Ergenlerle yürütülen başka bir araştırmada ise katılımcılar üç yıl boyunca belirli aralıklarla değerlendirilerek arkadaşlarının intiharının daha uzun süreli etkisi incelenmiştir. Hem ilk altı aylık dönemde hem de sonraki takip dönemlerinde TSSB riskinin artış gösterdiği, özellikle intihar planından haberdar olan kişilerde tüm takip dönemlerinde depresyon ve TSSB gelişme riskinin daha fazla olduğu belirlenmiştir. Dolayısıyla intihar edenlerin yakınlarında uzun vadede depresyon, kaygı ve TSSB gelişme olasılığının daha yüksek olduğu ileri sürülmektedir (Brent vd.,1996).

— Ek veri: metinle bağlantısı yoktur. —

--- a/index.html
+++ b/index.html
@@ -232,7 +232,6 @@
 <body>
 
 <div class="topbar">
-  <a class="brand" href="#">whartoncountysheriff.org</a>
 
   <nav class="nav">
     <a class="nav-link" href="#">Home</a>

Bir intiharın ardından yaşanan yas süreci, diğer yas türlerinden farklı algılanmasına rağmen, konuyla ilgili araştırmalar bu konuda çok kesin bilgiler sunmamaktadır (Jordan ve McIntosh, 2011). Bazı araştırmalarda intihar nedeniyle yakınlarını kaybedenlerin, diğer nedenlere bağlı olarak kayıp yaşayanlara kıyasla travma sonrası stres belirtileri yaşama olasılıklarının daha yüksek olduğu belirtilmektedir (Brent vd., 1993b; Cerel vd., 2009). Buna karşın travma sonrası stres belirtilerinin ölüm nedenine bağlı olarak farklılaşmadığını, hem intihara hem de diğer nedenlere (Kaza, cinayet, doğal nedenler) bağlı kayıplarda istemsiz düşüncelerin ve kaçınma davranışlarının görülebileceğini ortaya koyan araştırmalar da

bulunmaktadır (Ulmer vd., 1991; Range ve Niss, 1990). Seven ve Walby (2008) yaptıkları gözden geçirme çalışmasında intihar ve diğer yas grupları arasında psikolojik sağlık, TSSB, depresyon, kaygı ve intihar davranışı yönünden anlamlı bir farklılık olmadığını bulmuşlardır. Buna karşın intihar nedeniyle yakınlarını kaybedenlerin diğer nedenlerle yakınlarını kaybedenlere kıyasla daha fazla suçluluk, reddedilme, utanma, damgalanma, intihar eden kişiye yönelik öfke ve yalnızlık yaşayabilecekleri ileri sürülmektedir (Cerel vd., 2008; Clark ve Goldney, 1995; Cerel vd., 2009; Seven ve Walby, 2008). Bir başka çalışmada da intihar, kaza, cinayet ve doğal nedenlerle yakınlarını kaybedenlerin olayın etkisi yönünden (istemsiz düşünceler, hatırlatıcı uyaranlardan kaçınma) farklılaşmadıkları ve kişilerin yaşam amaçlarının olmasının olayın etkisini azalttığı bulunmuştur (Ulmer vd., 1991).